If a large enough strain is exerted on a material, the crystal structure will change. For example, at high enough temperature and pressure, coal will crystallize into diamond, and when the pressure is removed, the material stays in diamond form. Steel can be hardened by repeatedly hitting it in a process called shot peening. A significant amount of energy is needed to permanently change the crystal structure of a material. In this section, we are not discussing this effect. Instead, we are discussing an effect that typically requires little energy. When a mechanical strain is exerted on a piezoelectric device, a material polarization is established. The valence electrons are displaced, but the nuclei of the material and other electrons do not move. When we release the stress, the material polarization goes away.
Piezoelectric Strain Constant
We can describe the material polarization of a piezoelectric insulating material by incorporating a term which depends on the applied mechanical stress, [25].
\[\overrightarrow{P} =\overrightarrow{D} - \epsilon_0\overrightarrow{E} +d\overrightarrow{\varsigma} \label{2.3.1} \]

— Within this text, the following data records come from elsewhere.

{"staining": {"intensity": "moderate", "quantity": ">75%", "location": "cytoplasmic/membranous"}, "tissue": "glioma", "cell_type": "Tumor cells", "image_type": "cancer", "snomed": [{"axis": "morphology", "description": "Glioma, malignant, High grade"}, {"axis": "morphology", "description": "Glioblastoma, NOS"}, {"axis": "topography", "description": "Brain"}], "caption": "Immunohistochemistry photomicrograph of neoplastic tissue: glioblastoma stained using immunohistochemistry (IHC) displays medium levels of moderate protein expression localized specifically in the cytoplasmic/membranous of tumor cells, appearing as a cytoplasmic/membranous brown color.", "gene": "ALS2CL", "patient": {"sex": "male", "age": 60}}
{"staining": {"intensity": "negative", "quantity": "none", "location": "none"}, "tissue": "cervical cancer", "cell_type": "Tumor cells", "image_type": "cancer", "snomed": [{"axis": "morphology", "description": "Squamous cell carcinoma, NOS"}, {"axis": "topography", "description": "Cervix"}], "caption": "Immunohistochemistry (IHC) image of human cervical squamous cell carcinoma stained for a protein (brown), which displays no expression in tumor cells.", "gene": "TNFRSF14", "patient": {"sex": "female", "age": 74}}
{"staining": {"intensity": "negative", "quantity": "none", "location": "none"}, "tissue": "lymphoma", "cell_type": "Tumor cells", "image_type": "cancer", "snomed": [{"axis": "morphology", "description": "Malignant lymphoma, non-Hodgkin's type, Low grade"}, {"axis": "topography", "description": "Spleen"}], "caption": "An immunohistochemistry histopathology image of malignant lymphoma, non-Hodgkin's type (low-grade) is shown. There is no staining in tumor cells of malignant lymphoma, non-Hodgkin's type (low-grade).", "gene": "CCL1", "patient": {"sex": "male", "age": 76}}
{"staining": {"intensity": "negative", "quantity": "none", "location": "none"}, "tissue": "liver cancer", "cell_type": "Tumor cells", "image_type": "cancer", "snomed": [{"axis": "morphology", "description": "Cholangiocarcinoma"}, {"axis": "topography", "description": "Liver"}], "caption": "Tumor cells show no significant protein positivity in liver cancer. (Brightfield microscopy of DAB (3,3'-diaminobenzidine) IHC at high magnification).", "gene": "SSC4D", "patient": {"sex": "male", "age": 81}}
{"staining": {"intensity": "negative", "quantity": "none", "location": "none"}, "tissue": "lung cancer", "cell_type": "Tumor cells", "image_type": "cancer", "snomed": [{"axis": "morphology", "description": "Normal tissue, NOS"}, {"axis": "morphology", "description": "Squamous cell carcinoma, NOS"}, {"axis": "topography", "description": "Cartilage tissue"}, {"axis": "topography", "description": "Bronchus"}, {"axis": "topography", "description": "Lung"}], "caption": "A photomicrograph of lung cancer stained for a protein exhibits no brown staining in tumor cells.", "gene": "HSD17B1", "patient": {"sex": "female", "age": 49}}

In this equation \(\overrightarrow{P}\) is the material polarization in \(\frac{C}{m^2}\), \(\overrightarrow{D}\) is displacement flux density in \(\frac{C}{m^2}\), \(\epsilon_0\) is the permittivity of free space in \(\frac{F}{m}\), \(\overrightarrow{E}\) is the applied electric field intensity in \(\frac{V}{m}\), \(d\) is the piezoelectric strain constant in \(\frac{m}{V}\), and \(\overrightarrow{\varsigma}\) is the stress in pascals. Stress can also be given in other units.
\[1 Pa =1 \frac{J}{m^3} = 1 \frac{N}{m^2} \nonumber \]
For many materials, the piezoelectric strain constant \(d\) is zero, and for many other materials, \(d\) is quite small. Barium titanate is used to make piezoelectric sensors because it has a relatively large piezoelectric strain coefficient, \(d \approx 3 \cdot 10^{-10} \frac{m}{V}\) [25, p. 408]. Additional example coefficients are given in the next chapter in Table 3.1.1.
Mechanical strain is a unitless measure of deflection or deformation while stress has units pascals. Without an external electric field, these quantities are related by Young's elastic modulus which has units \(\frac{N}{m^2}\). \[ \text{strain} =( \frac{1}{\text{Young's elastic modulus}}) \cdot \text{stress} \nonumber \]
If an electric field is also applied, stress and strain are related by \[ \text{strain} =( \frac{1}{\text{Young's elastic modulus}} ) \cdot \text{stress} + \overrightarrow{E} \cdot d \nonumber \]
where \(d\) is the piezoelectric strain constant. The energy stored in a piezoelectric device under stress \(\overrightarrow{\varsigma}\) is given by \[E = |\overrightarrow{\varsigma}| \cdot A \cdot l \cdot \eta_{eff} \nonumber \]
where \(A\) is the cross sectional area of a device in \(m^2\), \(l\) is the deformation in m, and \(\eta_{eff}\) is the efficiency. Devices which are bigger, are deformed more, or are made from materials with larger piezoelectric constants store more energy.
According to Equation \ref{2.3.1}, the material polarization of an insulating crystal is linearly proportional to the applied stress. While this accurately describes many materials, it is a poor description of other materials. For other piezoelectric crystals, the material polarization is proportional to the square of the applied stress \[ |\overrightarrow{P}| = |\overrightarrow{D}| - \epsilon_0 |\overrightarrow{E}| + d |\overrightarrow{\varsigma}| + d_{quad} {|\overrightarrow{\varsigma}|}^2 \label{2.3.6} \]
where \(d_{quad}\) is another piezoelectric strain constant. To model the material polarization in other materials, terms involving higher powers of the stress are needed.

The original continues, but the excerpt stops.